Entrevista com Markus Zusac, autor de A menina que roubava livros e Eu Sou o Mensageiro
By Helen Martins - 7/21/2014 05:18:00 PM
A Editora Intrínseca
compartilhou uma entrevista feita com Markus Zusak, autor de "A menina que roubava livros". No mês de junho, o autor foi agraciado com o prêmio
Margaret A. Edwards, em reconhecimento por uma “significante e duradoura contribuição
para a literatura juvenil”.
Confira
a entrevista completa
Angela Carstensen – Como você se sentiu quando soube que tinha ganhado o prêmio
Margaret A. Edwards?
Markus
Zusak – Receber o prêmio foi bizarro. É bem característico de um
australiano como eu sofrer um baque desses, dizer “que bom” e simplesmente
seguir em frente.
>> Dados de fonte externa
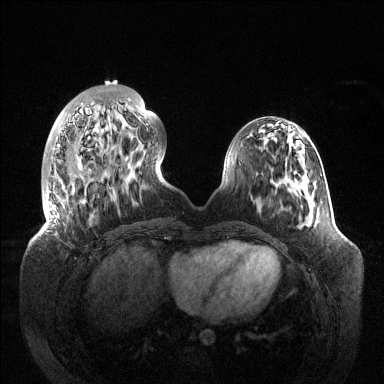
Breast MRI (dynamic contrast-enhanced), one axial slice; slice 39 of 144 in the series (ordered by position); dynamic contrast-enhanced series, time point 2 of 6 at this slice position (early post-contrast); 1.5 T; TE 1.5 ms, TR 4.6 ms; 1.2 mm slice thickness; 384 × 384 image matrix, field of view 420 × 420 mm. Female patient.
Annotated regions visible in this slice (semi-automatic segmentation, software-assisted and operator-edited):
- enhancing-tissue mask used for the functional tumour volume (all voxels passing the contrast-enhancement thresholds inside the analysis volume; usually the tumour): box from (x=46, y=99) to (x=148, y=232) px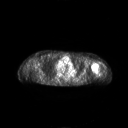
FDG PET of an extremity soft-tissue mass (from a PET/CT study), one axial slice. Slice 183 of 267 in the series (ordered by position). 3.27 mm slice thickness. 128 × 128 image matrix, field of view 700 × 700 mm. Female patient, age 83 years. From the clinical record (not read from this slice): histological type: pleiomorphic leiomyosarcoma; grade: high; site of the primary tumour: left biceps.
Annotated regions visible in this slice (expert contour drawn on MRI and transferred to this co-registered scan by the dataset authors):
- gross tumour volume including surrounding oedema: bounding box (x1, y1, x2, y2) in pixels: (91, 63, 99, 73)
- gross tumour volume (mass): (91, 63, 98, 71)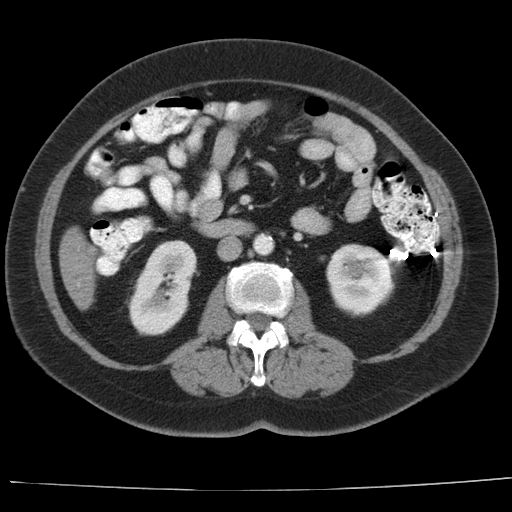
Contrast-enhanced abdominal CT, one axial slice; slice 4 of 44 in the series (ordered by position); 140 kVp; intravenous contrast given; soft-tissue window (W 400 / L 40 HU); 5 mm slice thickness; 512 × 512 image matrix, field of view 373 × 373 mm. From the clinical record (not read from this slice): patient: female, age 67 years at operation; diagnosis: colorectal cancer liver metastases, imaged before liver resection; multiple liver metastases: yes.
Outlined on this slice (manually delineated by an expert):
- liver: bounding box [x1, y1, x2, y2] px = [60, 230, 96, 308]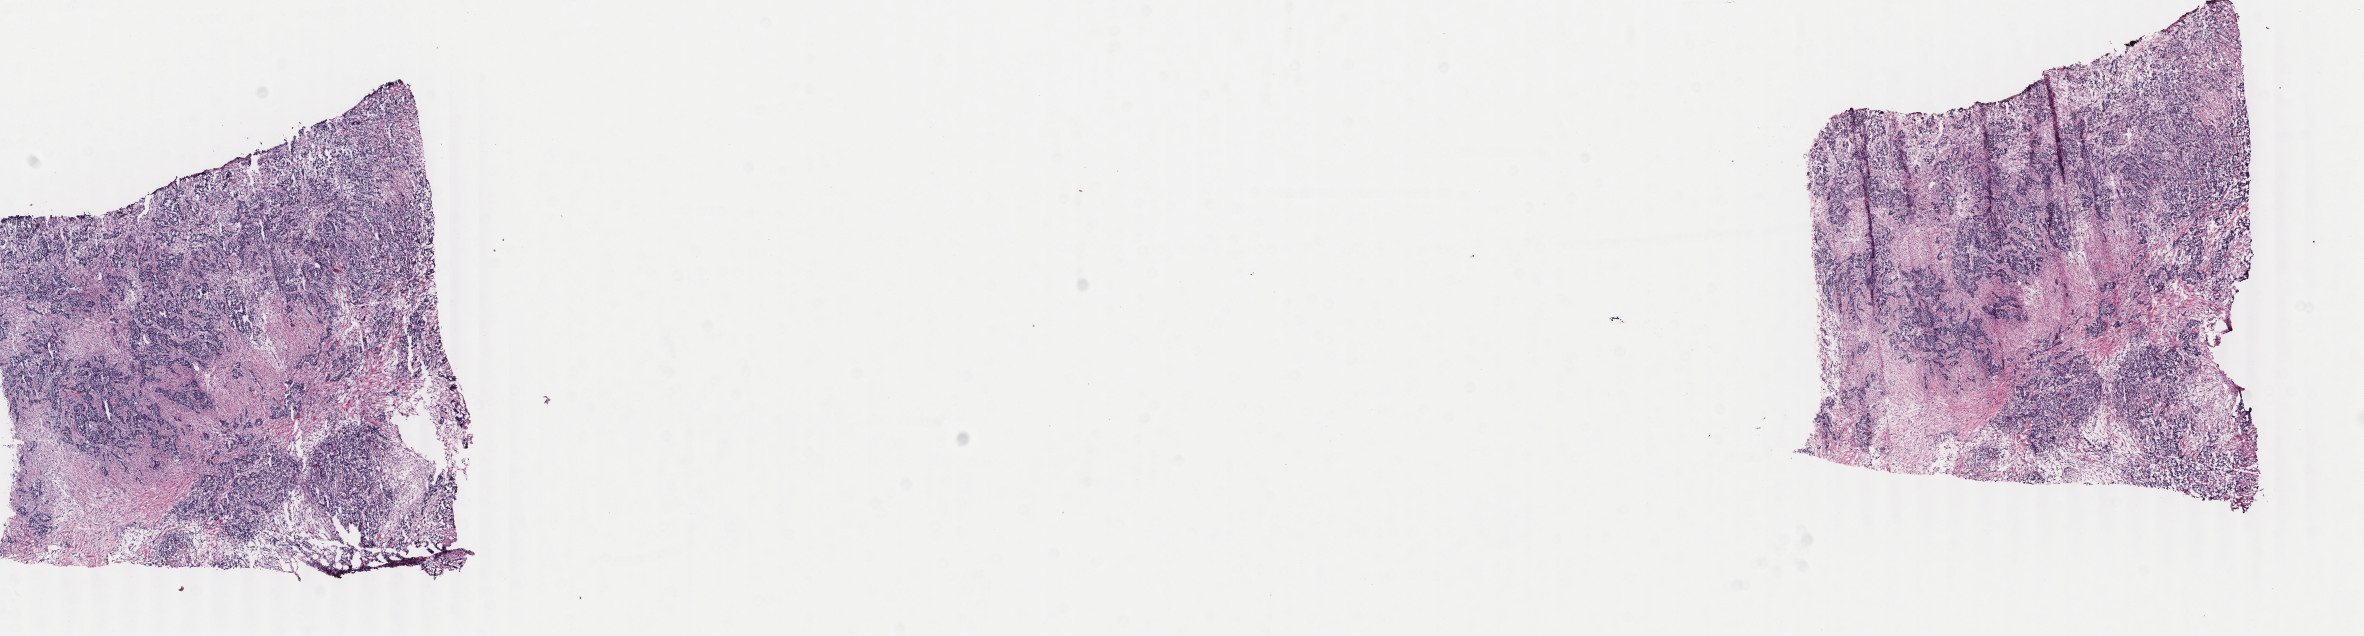
Whole-slide histology image, H&E-stained — a low-resolution overview of the entire scanned area, about 18.8 x 5.1 mm (acquisition: 40x scan). Frozen section from the top of the tissue portion. Breast, primary tumour sample. Female, age 53 years at initial diagnosis.
Diagnosis: Infiltrating duct carcinoma, NOS.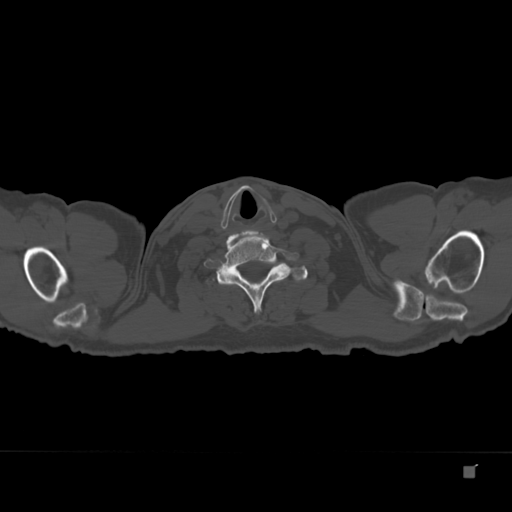
CT including the spine, one axial slice. Slice 326 of 332 in the series (ordered by position). Reconstruction kernel Br40s. Bone window (W 1800 / L 400 HU). 1.5 mm slice thickness. 512 × 512 image matrix, field of view 389 × 389 mm. Patient: male, 72 years. Case-level facts recorded for this patient, not image findings: primary cancer: skeletal.
Annotated regions visible in this slice (semi-automatically segmented with operator editing):
- T1 vertebra: bounding box [x1, y1, x2, y2] px = [206, 263, 308, 288]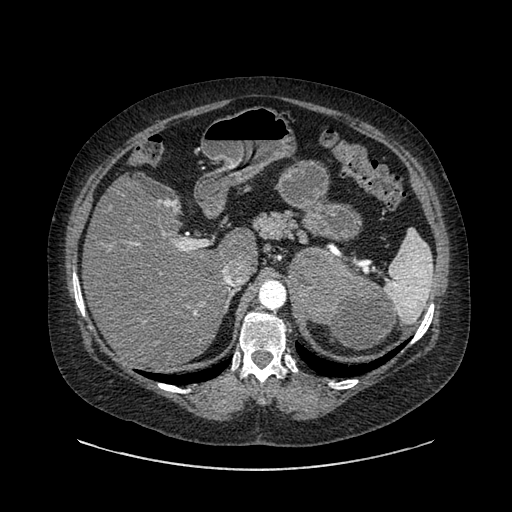
Contrast-enhanced abdominal CT, one axial slice. Slice 602 of 769 in the series (ordered by position). Reconstruction kernel SOFT. 120 kVp. Intravenous contrast given. Soft-tissue window (W 400 / L 40 HU). 0.62 mm slice thickness. 512 × 512 image matrix, field of view 460 × 460 mm. Patient: female, 61 years. From the clinical record (not read from this slice): diagnosis: adrenocortical carcinoma; tumour side: left adrenal; tumour size at pathology: 13 cm.
Annotated regions visible in this slice (semi-automatic segmentation, software-assisted and operator-edited):
- mass: box from (x=289, y=250) to (x=395, y=350) px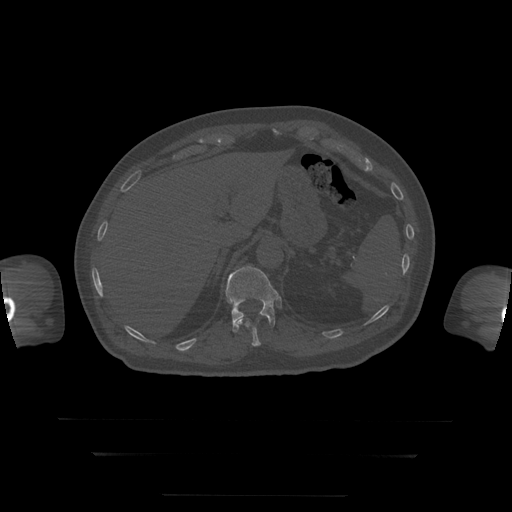
CT including the spine, one axial slice. Slice 85 of 397 in the series (ordered by position). Reconstruction kernel STANDARD. Bone window (W 1800 / L 400 HU). 1.25 mm slice thickness. 512 × 512 image matrix, field of view 510 × 510 mm. Patient age 73 years. From the clinical record (not read from this slice): primary cancer: prostate.
Structures marked on this image (semi-automatic segmentation, software-assisted and operator-edited):
- T11 vertebra: bounding box [x1, y1, x2, y2] px = [237, 318, 275, 347]
- T12 vertebra: [226, 266, 281, 333]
Foi uma imensa honra, mas eu cresci sendo ensinado a não me
vangloriar. Comecei a escrever ainda jovem e tive a oportunidade de crescer
como escritor. Meu jeito de encarar tudo isso é tentando sempre melhorar. É o
que um escritor faz para se manter relevante.
AC – Qual a sua conexão com S. E. Hinton?
Por que é tão significativo que ela tenha sido a primeira escritora a ganhar o
Edwards?
MZ – Eu já conhecia o prêmio e
sabia que Hinton havia sido a primeira a recebê-lo. (Não que acreditasse que um
dia seria premiado!) Sempre acompanhei a carreira de Hinton. Considero muito
importante ela ter ganhado o prêmio, já que foi uma pioneira da literatura
infantojuvenil e causou um impacto enorme no público leitor. Ela fez com que eu
quisesse ser escritor. Eu era adolescente quando li Taming the Star Runner
[1988, não publicado no Brasil], e um dos personagens desse livro era escritor.
Lendo, eu conseguia me enxergar ali, nos livros dela. Era real! Minhas
primeiras tentativas de escrever, aos 16 e 17 anos, foram horríveis. As oito
páginas da minha primeira novela poderiam ganhar o prêmio de pior livro de
todos os tempos.
Quando olho para minhas
primeiras histórias, fico aliviado que não tenham sido publicadas. Eram muito
parecidas com as de Hinton. Nós, autores, começamos a escrever imitando nossos
heróis, e mantemos o espírito dessa admiração na obra. Com o passar do tempo,
chegam outras influências e encontramos nossa própria voz. Mas a voz dos
escritores que amamos continua lá. Cameron, por exemplo, foi inspirado no
Ponyboy de Hinton.
AC – A luta é um tema comum em seus livros. De
onde vem isso?
MZ – Vou
ser bem sincero: não faço a menor ideia. Outra coisa recorrente em meus livros
é a corrida. Nunca me meti em uma briga de verdade e não gosto de correr. Acho
que isso vem de duas áreas: se você é um escritor, pode escrever sobre algo que
gostaria de fazer na vida real. É uma das coisas que mais me encantam.
Há um fluxo de ideias no
inconsciente quando se escreve. A corrida e a luta também estão presentes no
meu novo livro. Meu irmão e eu somos parecidos em diversos aspectos – na voz,
na aparência –, mas claramente diferentes em outros. Um deles é que, em matéria
de esportes, meu irmão consegue fazer qualquer coisa. Então ele nunca teve que
se esforçar, enquanto eu sempre precisei correr atrás para conseguir algum
resultado. Normalmente isso funcionava para mim, e eu tinha o maior apreço pelas
minhas conquistas. No começo, eu não escrevia bem.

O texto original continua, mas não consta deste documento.